◆ Extrait source:
▽

Le service sera uniquement accessible par Tor, la version sur le web classique n'étant qu'un site vitrine avec quelques tutoriels. « Même si on se fait hacker, que le hacker a accès à la base de données ou autre, la sécurité de la source est maintenue grâce à Tor » affirme l'équipe. Les administrateurs du site n'auront accès qu'au nom du fichier et l'internaute doit pouvoir maintenir son anonymat aussi longtemps que voulu.
D'un point de vue technique, la sécurité est assurée de plusieurs manières. GlobaLeaks serait en soi une base technique fiable, maintenue et auditée régulièrement. L'hébergement chez FAIMaison permet à la fois de connaître l'équipe et permet d'accéder physiquement aux serveurs en cas de besoin. Enfin, GoLeaks promet un travail constant sur la configuration et la sécurité de sa plateforme. Des audits seront menés, mais bénévolement. « Vu l'économie du projet, nous n'avons pas vraiment le choix » défend Datapulte.

△

◆ Données fournies:
▽

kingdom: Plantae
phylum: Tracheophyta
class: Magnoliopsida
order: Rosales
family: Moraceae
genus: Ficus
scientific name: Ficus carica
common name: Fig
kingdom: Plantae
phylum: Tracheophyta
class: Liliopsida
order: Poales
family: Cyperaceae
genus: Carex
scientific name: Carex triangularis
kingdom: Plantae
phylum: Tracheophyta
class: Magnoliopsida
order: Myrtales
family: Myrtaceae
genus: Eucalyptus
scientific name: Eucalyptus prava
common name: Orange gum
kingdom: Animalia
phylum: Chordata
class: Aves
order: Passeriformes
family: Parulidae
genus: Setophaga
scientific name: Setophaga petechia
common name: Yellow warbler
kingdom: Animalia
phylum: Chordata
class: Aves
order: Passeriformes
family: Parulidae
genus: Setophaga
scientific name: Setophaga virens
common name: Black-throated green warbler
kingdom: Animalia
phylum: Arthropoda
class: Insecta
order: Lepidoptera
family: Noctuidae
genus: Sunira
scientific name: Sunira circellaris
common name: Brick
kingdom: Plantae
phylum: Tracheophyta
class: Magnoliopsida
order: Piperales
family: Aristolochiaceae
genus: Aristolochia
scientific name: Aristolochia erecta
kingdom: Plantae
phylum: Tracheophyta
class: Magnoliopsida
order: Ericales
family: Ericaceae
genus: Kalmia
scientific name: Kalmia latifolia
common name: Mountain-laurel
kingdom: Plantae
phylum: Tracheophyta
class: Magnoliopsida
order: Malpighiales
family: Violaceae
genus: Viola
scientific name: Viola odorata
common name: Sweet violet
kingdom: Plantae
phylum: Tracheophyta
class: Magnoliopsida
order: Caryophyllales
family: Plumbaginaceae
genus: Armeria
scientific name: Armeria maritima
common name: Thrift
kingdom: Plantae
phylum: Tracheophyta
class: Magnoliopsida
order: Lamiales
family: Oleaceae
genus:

△

◆ Action demandée 1:
Relevez tous les noms propres présents dans l'extrait source.
◆ Action demandée 2:
D'après l'extrait source, chez qui la plateforme est-elle hébergée ?
◆ Action demandée 3:
Rédigez la suite de l'extrait source consacré à GoLeaks, à partir de sa dernière phrase.
Les entrées forment un matériau distinct de l'extrait source.

◆ Corrigé 1:
Tor, GlobaLeaks, FAIMaison, GoLeaks, Datapulte

◆ Corrigé 2:
Chez FAIMaison.

◆ Corrigé 3:
Initier les journalistes et les internautes à la sécurité
Si la plateforme est le support du projet, ce n'est pas son seul objectif. « Le gros défi est de sensibiliser les citoyens à cette possibilité de transmettre des documents d'utilité publique sans le compromettre » affirme le hacker, selon lequel la majorité du budget passera dans cette sensibilisation. Ils comptent ainsi se rendre un peu partout dans le Grand Ouest pour rencontrer citoyens et journalistes pour les former.
Des rencontres avec des journalistes sont déjà prévues, par exemple au Télégramme à Saint-Brieuc, en plus de déplacement à Brest ou Saint-Malo par exemple. Le but sera notamment de les former à certains outils, comme le PGP ou Telegram. Pour le grand public, la méthode sera un peu différente. « On va se déplacer sur tout le territoire pour faire connaître la plateforme et améliorer les pratiques de chacun. Le but est de partir de problématiques quotidiennes (comme protéger sa carte bancaire en ligne) pour, de fil en aiguille, aller un petit peu plus loin » prévoit l'équipe de GoLeaks.
Pour trouver ses informations, la plateforme fonctionnera par campagnes de recherche, de trois mois. De quoi assurer une certaine clarté sur les sujets traités et relancer régulièrement l'intérêt autour du service.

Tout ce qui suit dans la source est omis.